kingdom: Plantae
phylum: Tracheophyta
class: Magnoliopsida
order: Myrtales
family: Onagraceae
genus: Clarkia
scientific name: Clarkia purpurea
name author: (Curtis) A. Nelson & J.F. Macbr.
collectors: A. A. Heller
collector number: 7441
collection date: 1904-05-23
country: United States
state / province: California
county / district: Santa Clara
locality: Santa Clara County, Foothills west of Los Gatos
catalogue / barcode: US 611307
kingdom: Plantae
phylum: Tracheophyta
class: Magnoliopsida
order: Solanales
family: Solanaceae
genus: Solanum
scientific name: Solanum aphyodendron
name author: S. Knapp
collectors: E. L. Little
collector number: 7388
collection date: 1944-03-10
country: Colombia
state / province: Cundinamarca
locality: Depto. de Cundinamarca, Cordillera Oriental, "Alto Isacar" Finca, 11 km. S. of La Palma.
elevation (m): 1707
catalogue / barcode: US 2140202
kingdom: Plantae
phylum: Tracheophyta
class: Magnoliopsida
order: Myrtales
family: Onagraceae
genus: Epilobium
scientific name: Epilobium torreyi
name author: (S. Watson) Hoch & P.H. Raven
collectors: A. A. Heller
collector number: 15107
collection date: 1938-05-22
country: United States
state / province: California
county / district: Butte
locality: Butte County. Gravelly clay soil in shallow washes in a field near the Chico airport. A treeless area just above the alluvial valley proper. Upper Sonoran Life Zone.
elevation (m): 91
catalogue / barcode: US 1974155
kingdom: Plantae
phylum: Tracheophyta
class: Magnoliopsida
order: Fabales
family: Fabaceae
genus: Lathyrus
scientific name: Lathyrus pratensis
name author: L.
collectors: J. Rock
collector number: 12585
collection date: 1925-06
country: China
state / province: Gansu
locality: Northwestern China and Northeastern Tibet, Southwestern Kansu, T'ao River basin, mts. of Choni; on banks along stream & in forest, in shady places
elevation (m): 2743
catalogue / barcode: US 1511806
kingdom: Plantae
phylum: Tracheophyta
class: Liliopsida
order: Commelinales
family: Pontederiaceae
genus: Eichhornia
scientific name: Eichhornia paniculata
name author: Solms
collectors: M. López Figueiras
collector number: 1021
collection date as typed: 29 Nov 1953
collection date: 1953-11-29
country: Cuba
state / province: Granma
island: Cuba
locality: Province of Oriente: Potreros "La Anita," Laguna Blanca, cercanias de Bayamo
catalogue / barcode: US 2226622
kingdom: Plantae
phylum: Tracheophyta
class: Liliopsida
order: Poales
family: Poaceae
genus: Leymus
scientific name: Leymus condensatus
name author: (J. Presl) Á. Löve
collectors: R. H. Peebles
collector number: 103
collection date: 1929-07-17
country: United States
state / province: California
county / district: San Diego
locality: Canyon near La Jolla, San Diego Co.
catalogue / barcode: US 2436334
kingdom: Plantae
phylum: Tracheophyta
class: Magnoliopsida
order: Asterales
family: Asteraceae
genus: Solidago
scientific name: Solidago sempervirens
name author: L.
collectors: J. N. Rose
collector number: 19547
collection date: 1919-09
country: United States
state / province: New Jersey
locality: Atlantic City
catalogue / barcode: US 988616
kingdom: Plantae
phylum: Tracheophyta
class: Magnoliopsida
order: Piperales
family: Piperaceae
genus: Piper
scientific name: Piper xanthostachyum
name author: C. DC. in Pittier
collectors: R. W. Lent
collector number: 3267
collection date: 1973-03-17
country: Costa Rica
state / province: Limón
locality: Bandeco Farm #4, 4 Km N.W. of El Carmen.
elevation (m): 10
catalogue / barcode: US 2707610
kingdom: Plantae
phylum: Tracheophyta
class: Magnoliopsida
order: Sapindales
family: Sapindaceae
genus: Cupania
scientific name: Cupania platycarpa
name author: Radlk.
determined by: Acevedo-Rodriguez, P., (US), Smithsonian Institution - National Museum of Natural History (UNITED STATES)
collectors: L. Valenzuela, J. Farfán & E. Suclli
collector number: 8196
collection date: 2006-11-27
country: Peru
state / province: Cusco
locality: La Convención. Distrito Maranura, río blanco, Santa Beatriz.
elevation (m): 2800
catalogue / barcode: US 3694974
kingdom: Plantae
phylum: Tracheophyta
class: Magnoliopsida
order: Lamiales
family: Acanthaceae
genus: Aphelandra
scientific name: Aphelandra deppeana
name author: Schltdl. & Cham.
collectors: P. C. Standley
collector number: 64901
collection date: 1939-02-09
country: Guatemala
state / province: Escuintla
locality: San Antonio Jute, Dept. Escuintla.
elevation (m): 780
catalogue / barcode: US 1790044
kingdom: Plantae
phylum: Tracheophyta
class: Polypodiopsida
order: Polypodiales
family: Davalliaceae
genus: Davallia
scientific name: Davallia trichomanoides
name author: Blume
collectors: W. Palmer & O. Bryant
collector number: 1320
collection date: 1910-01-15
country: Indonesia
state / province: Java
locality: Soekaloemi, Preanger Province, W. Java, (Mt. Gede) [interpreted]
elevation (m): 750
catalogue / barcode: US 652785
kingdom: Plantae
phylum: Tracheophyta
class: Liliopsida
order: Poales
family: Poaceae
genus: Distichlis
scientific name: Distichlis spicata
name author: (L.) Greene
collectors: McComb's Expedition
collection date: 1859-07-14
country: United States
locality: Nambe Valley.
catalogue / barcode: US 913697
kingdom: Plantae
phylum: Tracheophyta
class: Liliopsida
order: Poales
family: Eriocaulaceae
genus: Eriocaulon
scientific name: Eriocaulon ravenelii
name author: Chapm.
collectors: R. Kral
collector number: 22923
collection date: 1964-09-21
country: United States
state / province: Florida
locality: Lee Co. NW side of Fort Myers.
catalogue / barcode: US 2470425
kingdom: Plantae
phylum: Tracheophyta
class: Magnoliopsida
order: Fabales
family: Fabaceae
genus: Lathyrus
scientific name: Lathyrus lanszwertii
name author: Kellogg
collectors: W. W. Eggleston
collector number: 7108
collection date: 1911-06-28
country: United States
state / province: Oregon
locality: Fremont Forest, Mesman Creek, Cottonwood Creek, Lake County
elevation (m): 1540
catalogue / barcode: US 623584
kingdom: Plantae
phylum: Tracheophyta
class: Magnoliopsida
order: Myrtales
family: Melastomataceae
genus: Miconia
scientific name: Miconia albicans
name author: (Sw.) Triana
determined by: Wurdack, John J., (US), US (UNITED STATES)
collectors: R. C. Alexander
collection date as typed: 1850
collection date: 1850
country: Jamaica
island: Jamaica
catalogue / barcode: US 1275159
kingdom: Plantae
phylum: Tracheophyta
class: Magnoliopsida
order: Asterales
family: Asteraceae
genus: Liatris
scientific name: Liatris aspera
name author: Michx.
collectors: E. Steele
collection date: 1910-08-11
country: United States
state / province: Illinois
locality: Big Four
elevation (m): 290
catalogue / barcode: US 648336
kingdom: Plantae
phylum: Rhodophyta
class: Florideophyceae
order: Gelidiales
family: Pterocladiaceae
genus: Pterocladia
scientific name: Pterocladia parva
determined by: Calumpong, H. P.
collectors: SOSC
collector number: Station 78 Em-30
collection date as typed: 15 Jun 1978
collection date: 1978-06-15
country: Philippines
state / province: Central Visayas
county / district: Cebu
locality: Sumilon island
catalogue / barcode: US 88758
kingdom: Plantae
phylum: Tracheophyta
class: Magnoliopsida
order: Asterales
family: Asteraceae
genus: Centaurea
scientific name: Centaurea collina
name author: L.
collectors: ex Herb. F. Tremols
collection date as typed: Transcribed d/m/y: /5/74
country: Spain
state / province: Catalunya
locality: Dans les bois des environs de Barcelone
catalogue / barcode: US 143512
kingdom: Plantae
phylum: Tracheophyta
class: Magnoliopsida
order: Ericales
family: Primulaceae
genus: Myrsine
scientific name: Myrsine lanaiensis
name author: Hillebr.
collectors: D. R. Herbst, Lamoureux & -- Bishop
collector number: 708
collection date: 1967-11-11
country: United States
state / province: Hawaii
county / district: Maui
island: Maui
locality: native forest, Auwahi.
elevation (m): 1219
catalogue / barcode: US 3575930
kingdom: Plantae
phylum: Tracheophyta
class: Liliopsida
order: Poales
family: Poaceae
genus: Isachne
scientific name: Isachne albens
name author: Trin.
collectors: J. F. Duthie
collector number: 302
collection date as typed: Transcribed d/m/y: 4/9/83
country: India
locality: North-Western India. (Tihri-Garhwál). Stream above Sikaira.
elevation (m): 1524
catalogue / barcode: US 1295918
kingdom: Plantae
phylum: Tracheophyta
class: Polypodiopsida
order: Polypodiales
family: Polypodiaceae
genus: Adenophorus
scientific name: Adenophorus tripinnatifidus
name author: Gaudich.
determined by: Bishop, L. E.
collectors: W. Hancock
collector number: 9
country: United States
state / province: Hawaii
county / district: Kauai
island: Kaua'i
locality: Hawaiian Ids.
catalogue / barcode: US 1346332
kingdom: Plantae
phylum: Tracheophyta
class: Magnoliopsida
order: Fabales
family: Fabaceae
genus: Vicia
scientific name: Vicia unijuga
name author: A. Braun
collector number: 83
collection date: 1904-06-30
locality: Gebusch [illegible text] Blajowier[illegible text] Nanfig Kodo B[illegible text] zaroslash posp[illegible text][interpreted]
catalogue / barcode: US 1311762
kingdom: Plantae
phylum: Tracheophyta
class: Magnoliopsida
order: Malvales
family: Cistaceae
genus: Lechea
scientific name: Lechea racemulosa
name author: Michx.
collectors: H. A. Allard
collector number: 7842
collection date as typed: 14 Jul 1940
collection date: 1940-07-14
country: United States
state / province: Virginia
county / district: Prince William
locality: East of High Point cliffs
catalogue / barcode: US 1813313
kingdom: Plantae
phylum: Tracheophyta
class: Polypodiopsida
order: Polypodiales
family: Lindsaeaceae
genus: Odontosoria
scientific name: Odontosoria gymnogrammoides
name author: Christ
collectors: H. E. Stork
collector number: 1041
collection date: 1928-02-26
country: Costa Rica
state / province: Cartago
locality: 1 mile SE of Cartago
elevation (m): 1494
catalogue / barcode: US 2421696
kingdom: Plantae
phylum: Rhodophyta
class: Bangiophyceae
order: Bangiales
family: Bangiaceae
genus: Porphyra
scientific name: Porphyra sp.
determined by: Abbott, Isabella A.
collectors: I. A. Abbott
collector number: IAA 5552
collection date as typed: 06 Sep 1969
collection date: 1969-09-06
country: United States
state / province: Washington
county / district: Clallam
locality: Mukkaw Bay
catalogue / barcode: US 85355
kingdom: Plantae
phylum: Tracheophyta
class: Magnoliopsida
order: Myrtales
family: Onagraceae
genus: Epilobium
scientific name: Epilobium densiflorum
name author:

# [STATED EXERCISE]
Return every line above that contains the word "island", copied in full.

# [RESPONSE BELOW]
island: Cuba
island: Jamaica
locality: Sumilon island
island: Maui
island: Kaua'i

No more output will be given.